You made me feel terrible, upset, angry, mortified these are a few emotions people blame others for making them feel.
I hear people in sessions blaming their partners for how they feel.
I do understand why they say this, but when they say this they are not seeing something very important.
When a person is triggered they will have automatic emotions, it’s why they say “you made me feel” they then describe the emotion they feel.
What they are not seeing is there is a meaning they are putting to their partner’s words or actions that has been pre-set within them (everyone is set differently) at some point in their lives.
So when the trigger happens the meaning which is hidden to many is attached to the person or situation automatically without thought.
What then happens after the meaning is a feeling.
So the process is trigger -> meaning -> feeling!
How people react is trigger -> feeling!
The person is now experiencing an emotion based on that hidden meaning without seeing what was really driving the feeling.
Each meaning will create a different emotion.
I was working with a client recently who had an emotional response to part of the session.
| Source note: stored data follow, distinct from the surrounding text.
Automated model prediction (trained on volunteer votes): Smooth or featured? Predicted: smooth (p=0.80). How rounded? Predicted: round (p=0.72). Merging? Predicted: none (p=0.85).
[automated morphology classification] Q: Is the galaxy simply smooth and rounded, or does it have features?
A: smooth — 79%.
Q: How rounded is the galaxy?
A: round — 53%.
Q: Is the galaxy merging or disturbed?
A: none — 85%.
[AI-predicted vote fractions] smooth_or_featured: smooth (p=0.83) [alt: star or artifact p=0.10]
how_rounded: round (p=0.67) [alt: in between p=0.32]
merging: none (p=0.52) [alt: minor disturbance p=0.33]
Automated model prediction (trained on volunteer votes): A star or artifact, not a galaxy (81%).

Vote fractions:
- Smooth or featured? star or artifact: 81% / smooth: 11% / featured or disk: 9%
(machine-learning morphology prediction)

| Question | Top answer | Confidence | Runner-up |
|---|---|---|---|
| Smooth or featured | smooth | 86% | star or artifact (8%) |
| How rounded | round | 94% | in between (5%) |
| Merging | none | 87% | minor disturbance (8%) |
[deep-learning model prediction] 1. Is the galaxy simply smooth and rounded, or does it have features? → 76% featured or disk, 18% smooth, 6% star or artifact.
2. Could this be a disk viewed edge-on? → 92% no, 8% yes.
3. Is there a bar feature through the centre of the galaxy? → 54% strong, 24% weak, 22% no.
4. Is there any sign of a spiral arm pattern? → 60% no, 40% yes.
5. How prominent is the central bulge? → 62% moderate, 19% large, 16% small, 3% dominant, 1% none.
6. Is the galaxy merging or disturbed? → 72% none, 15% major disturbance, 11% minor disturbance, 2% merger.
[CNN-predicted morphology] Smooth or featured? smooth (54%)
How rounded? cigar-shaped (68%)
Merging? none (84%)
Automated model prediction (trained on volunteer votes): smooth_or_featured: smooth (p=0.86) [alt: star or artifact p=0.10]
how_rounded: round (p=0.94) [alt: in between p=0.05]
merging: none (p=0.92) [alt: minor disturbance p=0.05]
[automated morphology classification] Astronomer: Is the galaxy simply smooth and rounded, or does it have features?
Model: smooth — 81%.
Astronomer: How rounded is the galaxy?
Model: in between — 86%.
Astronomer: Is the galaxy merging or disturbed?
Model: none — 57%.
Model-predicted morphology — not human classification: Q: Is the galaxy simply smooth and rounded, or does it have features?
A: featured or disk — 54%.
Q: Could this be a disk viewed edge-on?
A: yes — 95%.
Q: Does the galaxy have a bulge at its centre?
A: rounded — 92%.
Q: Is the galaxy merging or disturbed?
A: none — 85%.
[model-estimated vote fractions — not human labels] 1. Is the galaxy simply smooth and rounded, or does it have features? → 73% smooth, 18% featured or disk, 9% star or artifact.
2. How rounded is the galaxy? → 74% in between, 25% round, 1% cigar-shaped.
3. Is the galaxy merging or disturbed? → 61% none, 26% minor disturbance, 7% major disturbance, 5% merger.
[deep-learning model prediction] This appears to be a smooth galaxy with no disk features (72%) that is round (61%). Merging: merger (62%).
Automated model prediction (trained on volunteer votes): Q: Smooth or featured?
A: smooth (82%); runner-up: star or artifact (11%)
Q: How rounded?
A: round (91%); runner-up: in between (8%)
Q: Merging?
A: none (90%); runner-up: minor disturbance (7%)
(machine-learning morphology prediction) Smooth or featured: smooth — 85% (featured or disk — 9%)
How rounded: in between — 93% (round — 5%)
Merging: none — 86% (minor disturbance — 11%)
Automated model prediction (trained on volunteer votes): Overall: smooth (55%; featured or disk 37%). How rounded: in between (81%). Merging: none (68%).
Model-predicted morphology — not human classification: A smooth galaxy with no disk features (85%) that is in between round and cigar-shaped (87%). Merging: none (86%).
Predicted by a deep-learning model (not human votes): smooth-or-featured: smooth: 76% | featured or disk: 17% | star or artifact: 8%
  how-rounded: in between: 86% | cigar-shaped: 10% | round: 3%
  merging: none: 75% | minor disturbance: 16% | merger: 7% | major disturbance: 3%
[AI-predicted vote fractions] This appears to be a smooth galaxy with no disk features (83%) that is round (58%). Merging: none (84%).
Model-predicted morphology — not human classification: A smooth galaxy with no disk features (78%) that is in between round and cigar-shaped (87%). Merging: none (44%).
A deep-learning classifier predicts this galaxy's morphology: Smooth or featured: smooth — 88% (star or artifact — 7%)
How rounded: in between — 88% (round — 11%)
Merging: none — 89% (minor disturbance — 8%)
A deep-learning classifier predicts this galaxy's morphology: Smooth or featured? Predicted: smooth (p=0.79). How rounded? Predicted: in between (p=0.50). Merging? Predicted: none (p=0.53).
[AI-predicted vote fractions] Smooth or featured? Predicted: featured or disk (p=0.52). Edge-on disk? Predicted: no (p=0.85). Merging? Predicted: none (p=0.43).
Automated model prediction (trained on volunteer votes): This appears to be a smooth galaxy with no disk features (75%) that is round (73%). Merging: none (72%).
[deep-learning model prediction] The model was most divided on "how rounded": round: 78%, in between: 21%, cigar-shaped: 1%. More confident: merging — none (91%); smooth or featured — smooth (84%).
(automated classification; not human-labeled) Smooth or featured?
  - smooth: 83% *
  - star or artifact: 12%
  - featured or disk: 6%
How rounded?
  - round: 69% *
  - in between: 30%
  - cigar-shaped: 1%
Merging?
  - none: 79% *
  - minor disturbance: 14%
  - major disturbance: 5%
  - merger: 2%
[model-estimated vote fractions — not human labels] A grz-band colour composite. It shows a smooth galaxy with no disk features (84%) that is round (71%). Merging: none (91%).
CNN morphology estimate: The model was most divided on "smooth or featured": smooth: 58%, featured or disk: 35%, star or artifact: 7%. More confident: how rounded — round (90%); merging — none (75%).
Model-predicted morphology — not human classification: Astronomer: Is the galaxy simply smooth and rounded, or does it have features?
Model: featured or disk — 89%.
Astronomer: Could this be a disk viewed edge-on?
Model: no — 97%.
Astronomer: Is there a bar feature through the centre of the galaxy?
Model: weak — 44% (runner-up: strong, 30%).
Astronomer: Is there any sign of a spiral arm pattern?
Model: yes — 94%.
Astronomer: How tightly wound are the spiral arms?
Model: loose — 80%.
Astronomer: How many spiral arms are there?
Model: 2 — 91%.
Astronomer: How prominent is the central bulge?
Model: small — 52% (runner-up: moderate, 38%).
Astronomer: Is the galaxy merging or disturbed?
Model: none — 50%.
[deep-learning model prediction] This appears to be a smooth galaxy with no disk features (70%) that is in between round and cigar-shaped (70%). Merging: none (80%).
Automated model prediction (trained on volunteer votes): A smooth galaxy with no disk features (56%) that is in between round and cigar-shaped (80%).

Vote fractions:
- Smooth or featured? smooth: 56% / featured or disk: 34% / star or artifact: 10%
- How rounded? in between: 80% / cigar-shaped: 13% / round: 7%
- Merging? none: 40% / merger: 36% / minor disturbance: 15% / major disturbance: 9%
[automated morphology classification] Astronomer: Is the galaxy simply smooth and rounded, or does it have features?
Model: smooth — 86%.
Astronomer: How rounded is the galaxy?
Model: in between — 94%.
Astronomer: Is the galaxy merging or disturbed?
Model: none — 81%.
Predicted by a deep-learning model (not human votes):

We discovered that she had triggered an emotion that was driven by a meaning she had attached to a situation when she was 6 years old.
Throughout her life, this trigger kept happening with partners (it became reinforced) so she felt bad and attached that bad feeling to those people.
Without this process, she would have kept being triggered by the thinking that others were doing these emotions to her and she would have felt very upset and out of control and alone for life.
Our partners and other people simply cannot be responsible for the pre-set meanings we automatically attach to situations.
So a person who puts meanings to someone’s words or actions that to them equal they are “unloved” will create a feeling of being reactively upset or angry.
They do this feeling to themselves based on their patterned meanings.
But what if their meaning is wrong, what if to them they feel unloved, but their partner was really trying to love them?
If they could see that then the meaning would change and so would the feeling.
This process is what I see with couples every day, they utterly confuse each other.
People in relationships are not designed to interpret the same things in the same way.
In fact, men and women couldn’t be more different if they tried, yet people are unaware of how these normal differences can trigger so much upset.
So couples are doing this disconnect process to themselves and each other constantly.
Unaware of what is really happening they feel bad and blame their partner who is likely to be shocked at what they are being made responsible for.
So please, NEVER make the assumption the meaning you are attaching to someone’s words and actions is the right one.
If practised enough, you could end up switching off your own feelings (detaching from your partner) for the wrong reasons.
My advice is find out your truth, understanding this is life-changing.